The Rules Committee is not the only stop-Trump game in Cleveland.
Talk of efforts to dump Donald Trump at the Republican National Convention this month have focused on whether the key committee’s 112 members would support a measure to allow delegates to vote for whomever they want, instead of being bound to their state’s primary or caucus results.
If the Rules Committee passes that resolution, then the full convention would have to vote on the matter.
But while anti-Trump delegates based in Colorado and New Jersey spend their time on that path, another group of convention delegates based in Wisconsin is organizing to stop Trump on the floor of the convention — regardless of what happens to that Rules Committee resolution.
“I personally believe there are enough delegates who will abstain to keep Trump from getting the nomination on the first ballot, and I think that will open up a lot of options for the delegates,” said Dane Waters, an official with Delegates Unbound, a group formed this year.
The group is led by Eric O’Keefe, a respected Wisconsin political activist in the state who worked aggressively to bolster Gov. Scott Walker during the 2012 attempt to recall him.
Top RNC officials have dismissed the delegate-led efforts to stop Trump. RNC spokesman Sean Spicer in June called it “nothing more than a media creation and a series of tweets.”
But O’Keefe and Waters’ group is reportedly well organized, even more so than the publicized efforts focused on the Rules Committee. If enough delegates abstain on the first ballot — or vote for another candidate — so that Trump does not get at least 1,237 votes out of the 2,472 delegates on the floor, the convention would have to hold a second round of voting.

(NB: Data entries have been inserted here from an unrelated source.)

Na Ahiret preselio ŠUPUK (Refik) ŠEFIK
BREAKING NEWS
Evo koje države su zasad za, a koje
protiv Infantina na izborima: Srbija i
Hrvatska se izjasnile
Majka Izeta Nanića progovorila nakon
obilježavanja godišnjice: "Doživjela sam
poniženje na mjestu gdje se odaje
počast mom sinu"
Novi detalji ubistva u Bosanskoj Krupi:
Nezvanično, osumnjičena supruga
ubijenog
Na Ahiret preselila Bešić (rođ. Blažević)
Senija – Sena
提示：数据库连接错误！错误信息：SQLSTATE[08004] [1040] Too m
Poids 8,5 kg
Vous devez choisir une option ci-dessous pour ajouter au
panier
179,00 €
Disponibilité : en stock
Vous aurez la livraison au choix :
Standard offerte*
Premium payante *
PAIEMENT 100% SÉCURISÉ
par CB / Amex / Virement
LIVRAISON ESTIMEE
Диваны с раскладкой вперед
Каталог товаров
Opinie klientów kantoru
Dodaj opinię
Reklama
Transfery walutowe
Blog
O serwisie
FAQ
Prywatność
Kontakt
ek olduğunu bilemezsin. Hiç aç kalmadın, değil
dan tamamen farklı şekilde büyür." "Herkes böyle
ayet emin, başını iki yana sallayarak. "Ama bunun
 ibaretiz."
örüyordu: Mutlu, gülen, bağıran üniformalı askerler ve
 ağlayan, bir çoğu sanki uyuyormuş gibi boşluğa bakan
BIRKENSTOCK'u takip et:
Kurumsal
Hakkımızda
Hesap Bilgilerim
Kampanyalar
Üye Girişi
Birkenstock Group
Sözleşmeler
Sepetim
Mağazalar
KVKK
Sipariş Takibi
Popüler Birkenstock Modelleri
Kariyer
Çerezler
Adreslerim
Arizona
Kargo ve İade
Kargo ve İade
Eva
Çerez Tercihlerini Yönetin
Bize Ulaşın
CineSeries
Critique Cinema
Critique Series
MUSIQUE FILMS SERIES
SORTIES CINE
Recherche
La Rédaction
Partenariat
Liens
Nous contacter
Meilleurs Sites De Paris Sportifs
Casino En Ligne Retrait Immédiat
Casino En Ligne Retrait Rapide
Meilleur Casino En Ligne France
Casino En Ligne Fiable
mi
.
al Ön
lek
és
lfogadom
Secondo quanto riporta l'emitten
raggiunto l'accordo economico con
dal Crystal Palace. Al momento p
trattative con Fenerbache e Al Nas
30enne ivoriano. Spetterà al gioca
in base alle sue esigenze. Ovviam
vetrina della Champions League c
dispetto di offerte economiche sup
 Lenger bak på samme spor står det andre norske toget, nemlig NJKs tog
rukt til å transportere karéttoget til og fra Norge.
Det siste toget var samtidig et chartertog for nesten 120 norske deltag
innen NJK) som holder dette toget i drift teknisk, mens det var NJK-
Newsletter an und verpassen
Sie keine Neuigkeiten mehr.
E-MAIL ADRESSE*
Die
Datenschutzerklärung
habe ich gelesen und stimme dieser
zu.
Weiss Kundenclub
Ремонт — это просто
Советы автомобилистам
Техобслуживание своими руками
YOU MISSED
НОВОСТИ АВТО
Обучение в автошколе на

At that point, other Republican politicians would be emboldened to put themselves forward as alternatives to Trump, delegates would be more free under the rules to vote for a wider range of options and all hell would break loose on the floor of Quicken Loans Arena as the convention became open and contested.
Waters told Yahoo News on Thursday that they have people in many states working to force the convention into multiple ballots.
“Delegates have the right to object and challenge the authenticity of their state’s announcement of votes cast for the possible nominee,” Waters said. “There are a significant number of states where delegates have made clear their intent to challenge the number of votes announced if they have been stopped from exercising their right to vote their conscience.”
Trump supporters on the Rules Committee will likely try to pass a resolution officially binding the delegates to the results of their states’ primaries and caucuses, as was done in 1976, said A.J. Spiker, a former chairman of the Iowa Republican Party who is working with Delegates Unbound.
But Spiker told Yahoo News he did not think Trump supporters could get 56 votes on the Rules Committee for such a resolution.
And a whip count of the delegates conducted this week by a pro-Trump member of the Republican National Committee found large numbers in favor of allowing an open vote, and many hundreds more up for grabs.
Randy Evans, an RNC member from Georgia, estimated that 890 delegates are “personally loyal” to Trump, another 680 oppose the presumptive Republican nominee and about 900 are undecided or undeclared, according to a Wall Street Journal report.
Waters said that the number of delegates joining his cause has continued to grow of late, and that because delegates are seeking his group out, the anti-Trump forces have been able to work past the fact that the RNC never provided a list of delegates from each state.
“Typically, you’re having to go out and convince supporters to follow you,” Waters said. “The difference here is it’s not requiring much of an effort to get people to sign up.”
Trump’s own stumbles over the past week have not helped his cause with delegates, even as presumptive Democratic nominee Hillary Clinton has simultaneously been embroiled in controversy. FBI Director James Comey said on Tuesday that he would not recommend charges against Clinton for her use of private email servers for official State Department business, but said Clinton had made a serious error in judgment.
But at Wednesday campaign rally in Cincinnati, Trump went on a lengthy tangent in which he drew attention to his campaign’s use of a six-pointed star in a tweet criticizing Clinton with a photo of her next to a pile of money and the star, which is a symbol of Judaism. Trump’s image, reportedly taken from white supremacist corners of the Internet, was widely denounced as anti-Semitic. Trump has since repeatedly defended the tweet as innocent.
And on Thursday, Trump clashed with Republican senators during a closed-door meeting on Capitol Hill. Sen. Jeff Flake of Arizona stood to confront Trump over his verbal attacks on racial and religious minorities, and on Sen. John McCain. Trump took umbrage at this and told Flake he would lose his seat this fall, according to the Washington Post.
However, U.S. senators serve six-year terms, unlike members of the House — who are up for reelection every two years — and Flake is not up for reelection this fall. He reportedly informed Trump of this fact.